■ **WHAT TO DO**: Convert the lines of the material starting at the one containing "### Most Important Files to Review" and ending at the one containing "to build next", both included, into a JSON list of strings with one string per line and blank lines omitted.

[Stored data]
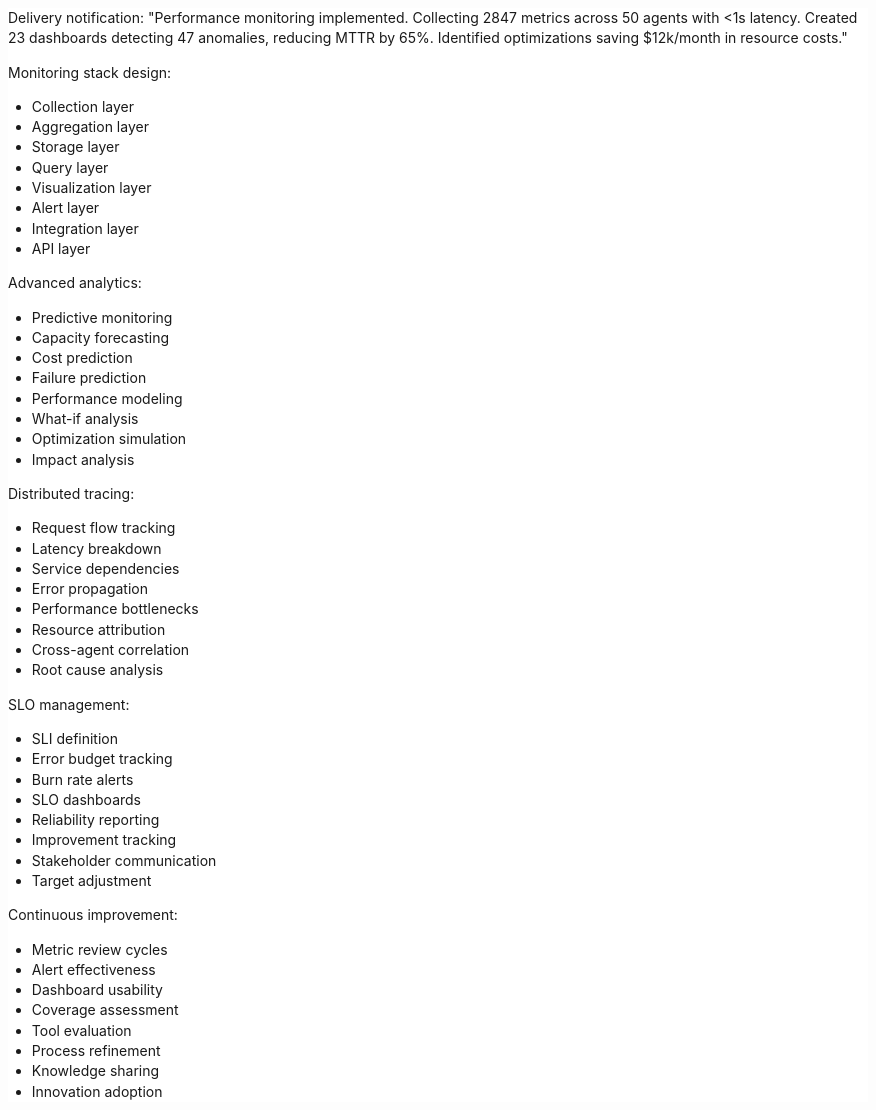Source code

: Delivery notification:
"Performance monitoring implemented. Collecting 2847 metrics across 50 agents with <1s latency. Created 23 dashboards detecting 47 anomalies, reducing MTTR by 65%. Identified optimizations saving $12k/month in resource costs."

Monitoring stack design:
- Collection layer
- Aggregation layer
- Storage layer
- Query layer
- Visualization layer
- Alert layer
- Integration layer
- API layer

Advanced analytics:
- Predictive monitoring
- Capacity forecasting
- Cost prediction
- Failure prediction
- Performance modeling
- What-if analysis
- Optimization simulation
- Impact analysis

Distributed tracing:
- Request flow tracking
- Latency breakdown
- Service dependencies
- Error propagation
- Performance bottlenecks
- Resource attribution
- Cross-agent correlation
- Root cause analysis

SLO management:
- SLI definition
- Error budget tracking
- Burn rate alerts
- SLO dashboards
- Reliability reporting
- Improvement tracking
- Stakeholder communication
- Target adjustment

Continuous improvement:
- Metric review cycles
- Alert effectiveness
- Dashboard usability
- Coverage assessment
- Tool evaluation
- Process refinement
- Knowledge sharing
- Innovation adoption

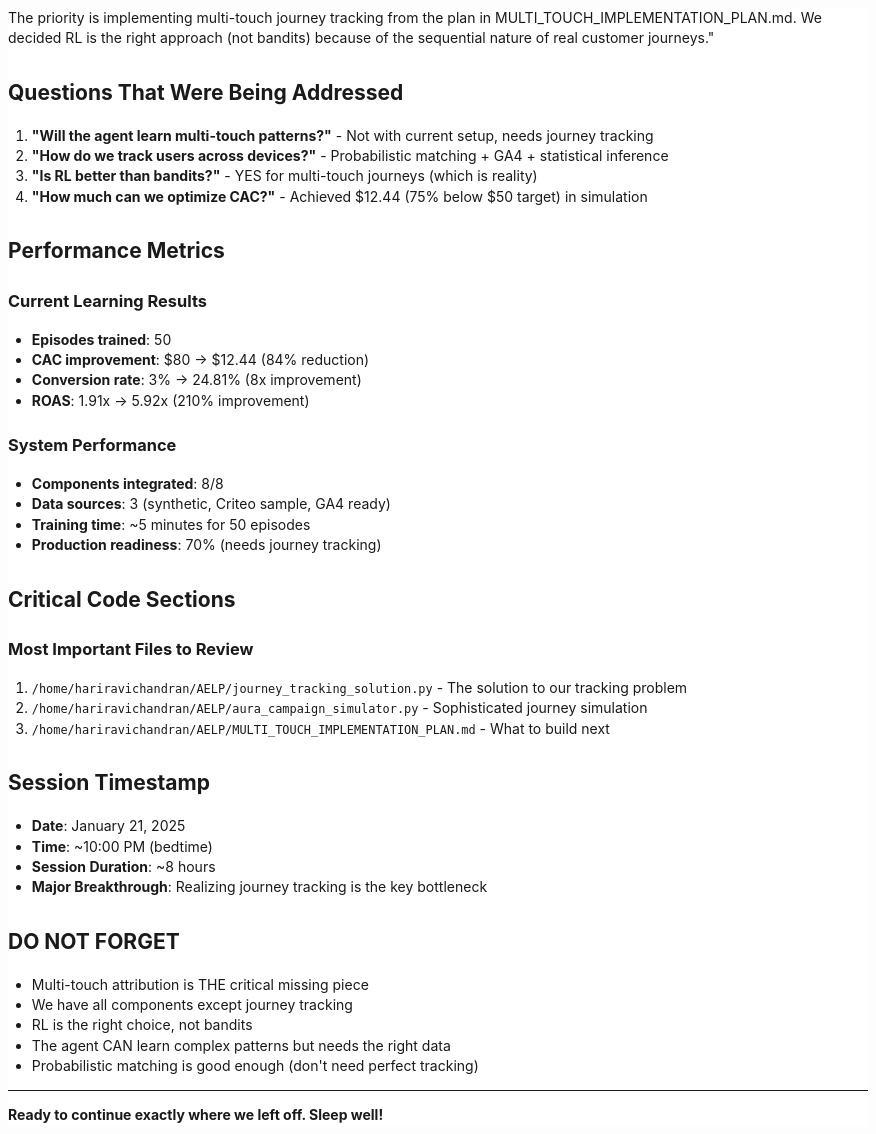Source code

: The priority is implementing multi-touch journey tracking from the plan in MULTI_TOUCH_IMPLEMENTATION_PLAN.md. We decided RL is the right approach (not bandits) because of the sequential nature of real customer journeys."

## Questions That Were Being Addressed

1. **"Will the agent learn multi-touch patterns?"** - Not with current setup, needs journey tracking
2. **"How do we track users across devices?"** - Probabilistic matching + GA4 + statistical inference  
3. **"Is RL better than bandits?"** - YES for multi-touch journeys (which is reality)
4. **"How much can we optimize CAC?"** - Achieved $12.44 (75% below $50 target) in simulation

## Performance Metrics

### Current Learning Results
- **Episodes trained**: 50
- **CAC improvement**: $80 → $12.44 (84% reduction)
- **Conversion rate**: 3% → 24.81% (8x improvement)
- **ROAS**: 1.91x → 5.92x (210% improvement)

### System Performance
- **Components integrated**: 8/8
- **Data sources**: 3 (synthetic, Criteo sample, GA4 ready)
- **Training time**: ~5 minutes for 50 episodes
- **Production readiness**: 70% (needs journey tracking)

## Critical Code Sections

### Most Important Files to Review
1. `/home/hariravichandran/AELP/journey_tracking_solution.py` - The solution to our tracking problem
2. `/home/hariravichandran/AELP/aura_campaign_simulator.py` - Sophisticated journey simulation
3. `/home/hariravichandran/AELP/MULTI_TOUCH_IMPLEMENTATION_PLAN.md` - What to build next

## Session Timestamp
- **Date**: January 21, 2025
- **Time**: ~10:00 PM (bedtime)
- **Session Duration**: ~8 hours
- **Major Breakthrough**: Realizing journey tracking is the key bottleneck

## DO NOT FORGET
- Multi-touch attribution is THE critical missing piece
- We have all components except journey tracking
- RL is the right choice, not bandits
- The agent CAN learn complex patterns but needs the right data
- Probabilistic matching is good enough (don't need perfect tracking)

---

**Ready to continue exactly where we left off. Sleep well!**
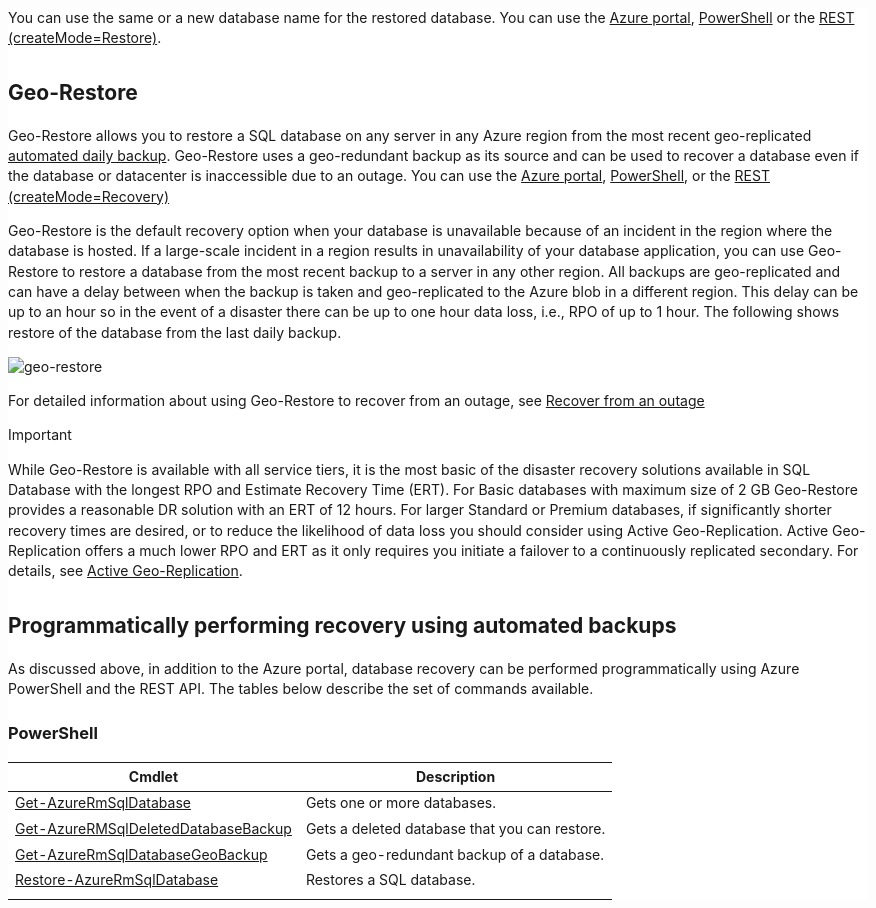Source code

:You can use the same or a new database name for the restored database. You can use the [Azure portal](./sql-database-restore-deleted-database-portal.md), [PowerShell](./sql-database-restore-deleted-database-powershell.md) or the [REST (createMode=Restore)](https://msdn.microsoft.com/zh-cn/library/azure/mt163685.aspx). 

## Geo-Restore
Geo-Restore allows you to restore a SQL database on any server in any Azure region from the most recent geo-replicated [automated daily backup](./sql-database-automated-backups.md). Geo-Restore uses a geo-redundant backup as its source and can be used to recover a database even if the database or datacenter is inaccessible due to an outage. You can use the [Azure portal](./sql-database-geo-restore-portal.md), [PowerShell](./sql-database-geo-restore-powershell.md), or the [REST (createMode=Recovery)](https://msdn.microsoft.com/zh-cn/library/azure/mt163685.aspx) 

Geo-Restore is the default recovery option when your database is unavailable because of an incident in the region where the database is hosted. If a large-scale incident in a region results in unavailability of your database application, you can use Geo-Restore to restore a database from the most recent backup to a server in any other region. All backups are geo-replicated and can have a delay between when the backup is taken and geo-replicated to the Azure blob in a different region. This delay can be up to an hour so in the event of a disaster there can be up to one hour data loss, i.e., RPO of up to 1 hour. The following shows restore of the database from the last daily backup.

![geo-restore](./media/sql-database-geo-restore/geo-restore-2.png)

For detailed information about using Geo-Restore to recover from an outage, see [Recover from an outage](./sql-database-disaster-recovery.md)

> [!IMPORTANT]
> While Geo-Restore is available with all service tiers, it is the most basic of the disaster recovery solutions available in SQL Database with the longest RPO and Estimate Recovery Time (ERT). For Basic databases with maximum size of 2 GB Geo-Restore provides a reasonable DR solution with an ERT of 12 hours. For larger Standard or Premium databases, if significantly shorter recovery times are desired, or to reduce the likelihood of data loss you should consider using Active Geo-Replication. Active Geo-Replication offers a much lower RPO and ERT as it only requires you initiate a failover to a continuously replicated secondary. For details, see [Active Geo-Replication](./sql-database-geo-replication-overview.md).

## Programmatically performing recovery using automated backups
As discussed above, in addition to the Azure portal, database recovery can be performed programmatically using Azure PowerShell and the REST API. The tables below describe the set of commands available.

### PowerShell
|Cmdlet|Description|
|------|-----------|
|[Get-AzureRmSqlDatabase](https://msdn.microsoft.com/zh-cn/library/azure/mt603648.aspx)|Gets one or more databases.|
|[Get-AzureRMSqlDeletedDatabaseBackup](https://msdn.microsoft.com/zh-cn/library/azure/mt693387.aspx)|Gets a deleted database that you can restore.|
|[Get-AzureRmSqlDatabaseGeoBackup](https://msdn.microsoft.com/zh-cn/library/azure/mt693388.aspx)|Gets a geo-redundant backup of a database.|
|[Restore-AzureRmSqlDatabase](https://msdn.microsoft.com/zh-cn/library/azure/mt693390.aspx)|Restores a SQL database.|
|  | |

■ **RESULT**:
[
  "### Most Important Files to Review",
  "1. `/home/hariravichandran/AELP/journey_tracking_solution.py` - The solution to our tracking problem",
  "2. `/home/hariravichandran/AELP/aura_campaign_simulator.py` - Sophisticated journey simulation",
  "3. `/home/hariravichandran/AELP/MULTI_TOUCH_IMPLEMENTATION_PLAN.md` - What to build next"
]